O Japão também sediou os Jogos Olímpicos de Inverno de 1972 e 1998, bem como a Copa do Mundo de futebol de 2002, juntamente com a Coreia do Sul.
Segundo os dados, o investimento em o esporte cresceu ano após anocom um grande aumento principalmente em 2016, em preparação para os Jogos Olímpicos.
O chamado “projeto de melhoria da capacidade esportiva” de 2015 exige recursos para “cada organização esportiva realizar campos de treinamento para a seleção japonesa, enviar atletas para competições internacionais e nomear treinadores nacionais”.

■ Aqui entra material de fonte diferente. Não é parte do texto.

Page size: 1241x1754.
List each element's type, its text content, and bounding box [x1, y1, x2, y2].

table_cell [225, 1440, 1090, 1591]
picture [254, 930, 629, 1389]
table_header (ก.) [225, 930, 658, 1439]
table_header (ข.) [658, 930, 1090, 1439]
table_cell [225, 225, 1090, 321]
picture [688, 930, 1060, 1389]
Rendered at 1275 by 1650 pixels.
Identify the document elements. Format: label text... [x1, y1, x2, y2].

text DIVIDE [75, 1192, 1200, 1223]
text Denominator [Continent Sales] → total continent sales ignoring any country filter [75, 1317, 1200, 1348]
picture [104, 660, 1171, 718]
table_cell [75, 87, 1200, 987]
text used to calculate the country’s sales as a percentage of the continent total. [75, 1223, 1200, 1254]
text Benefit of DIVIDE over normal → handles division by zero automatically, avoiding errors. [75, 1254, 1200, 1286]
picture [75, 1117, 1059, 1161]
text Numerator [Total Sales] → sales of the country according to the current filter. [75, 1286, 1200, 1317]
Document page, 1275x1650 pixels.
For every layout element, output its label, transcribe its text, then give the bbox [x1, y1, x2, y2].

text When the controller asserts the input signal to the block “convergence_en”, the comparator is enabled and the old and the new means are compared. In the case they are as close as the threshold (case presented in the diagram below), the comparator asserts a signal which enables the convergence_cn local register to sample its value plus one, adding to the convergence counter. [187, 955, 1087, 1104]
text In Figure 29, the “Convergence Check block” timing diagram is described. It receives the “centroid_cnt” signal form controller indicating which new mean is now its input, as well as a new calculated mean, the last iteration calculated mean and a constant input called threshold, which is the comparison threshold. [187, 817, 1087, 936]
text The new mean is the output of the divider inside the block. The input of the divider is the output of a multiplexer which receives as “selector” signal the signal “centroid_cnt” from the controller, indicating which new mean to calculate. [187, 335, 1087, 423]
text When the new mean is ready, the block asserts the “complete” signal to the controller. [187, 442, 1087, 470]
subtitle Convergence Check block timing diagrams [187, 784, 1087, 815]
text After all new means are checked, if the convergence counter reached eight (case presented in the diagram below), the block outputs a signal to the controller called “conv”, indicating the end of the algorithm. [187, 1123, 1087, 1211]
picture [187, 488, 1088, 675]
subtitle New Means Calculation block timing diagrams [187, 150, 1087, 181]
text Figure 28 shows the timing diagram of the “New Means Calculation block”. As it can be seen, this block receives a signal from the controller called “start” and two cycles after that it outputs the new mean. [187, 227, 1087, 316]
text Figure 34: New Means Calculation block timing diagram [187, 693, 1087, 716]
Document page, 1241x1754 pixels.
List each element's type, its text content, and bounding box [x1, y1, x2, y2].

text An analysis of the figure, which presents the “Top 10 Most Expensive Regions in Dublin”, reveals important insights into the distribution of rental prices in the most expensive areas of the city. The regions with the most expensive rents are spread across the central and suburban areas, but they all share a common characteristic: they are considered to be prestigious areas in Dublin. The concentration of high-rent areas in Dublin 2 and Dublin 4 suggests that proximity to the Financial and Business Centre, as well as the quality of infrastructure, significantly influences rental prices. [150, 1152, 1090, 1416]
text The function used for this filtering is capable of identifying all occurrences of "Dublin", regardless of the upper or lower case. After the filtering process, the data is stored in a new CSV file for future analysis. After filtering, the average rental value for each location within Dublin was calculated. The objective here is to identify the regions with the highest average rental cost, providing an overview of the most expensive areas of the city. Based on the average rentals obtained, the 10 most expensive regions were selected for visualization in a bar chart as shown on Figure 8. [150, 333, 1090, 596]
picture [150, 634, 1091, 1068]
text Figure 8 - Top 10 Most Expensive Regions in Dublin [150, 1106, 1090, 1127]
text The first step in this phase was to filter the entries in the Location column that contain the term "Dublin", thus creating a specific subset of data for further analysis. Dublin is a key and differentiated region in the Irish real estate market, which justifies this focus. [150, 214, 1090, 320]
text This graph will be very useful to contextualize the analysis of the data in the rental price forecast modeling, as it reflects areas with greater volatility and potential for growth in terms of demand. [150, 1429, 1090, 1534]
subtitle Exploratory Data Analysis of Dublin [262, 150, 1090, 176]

Outro programa, denominado J-STAR, apoia jovens que desejam competir em competições internacionais. Ó site oficial do programa diz que “através de medições e avaliações de sua força física e capacidade atlética, os participantes encontrarão o esporte que mais lhes convém e passarão por treinamentos, como boot camps liderados por treinadores de alto nível”.
O governo japonês também oferece benefícios para o sector privado investir, tais como deduções fiscais para doadores de actividades desportivas.
Para Todt, a visão japonesa de longo prazo pode ensinar o Brasil. O professor avalia que o Team Brasil está fazendo um “milagre”, com aumento de atletas, medalhas e participação feminina a cada edição. “Temos uma monocultura, do futebol. Não adianta focar apenas nos atletas a cada quatro anos, com a mídia e os investidores. É preciso pensar no ‘Olimpismo 365’, todos os dias do ano.”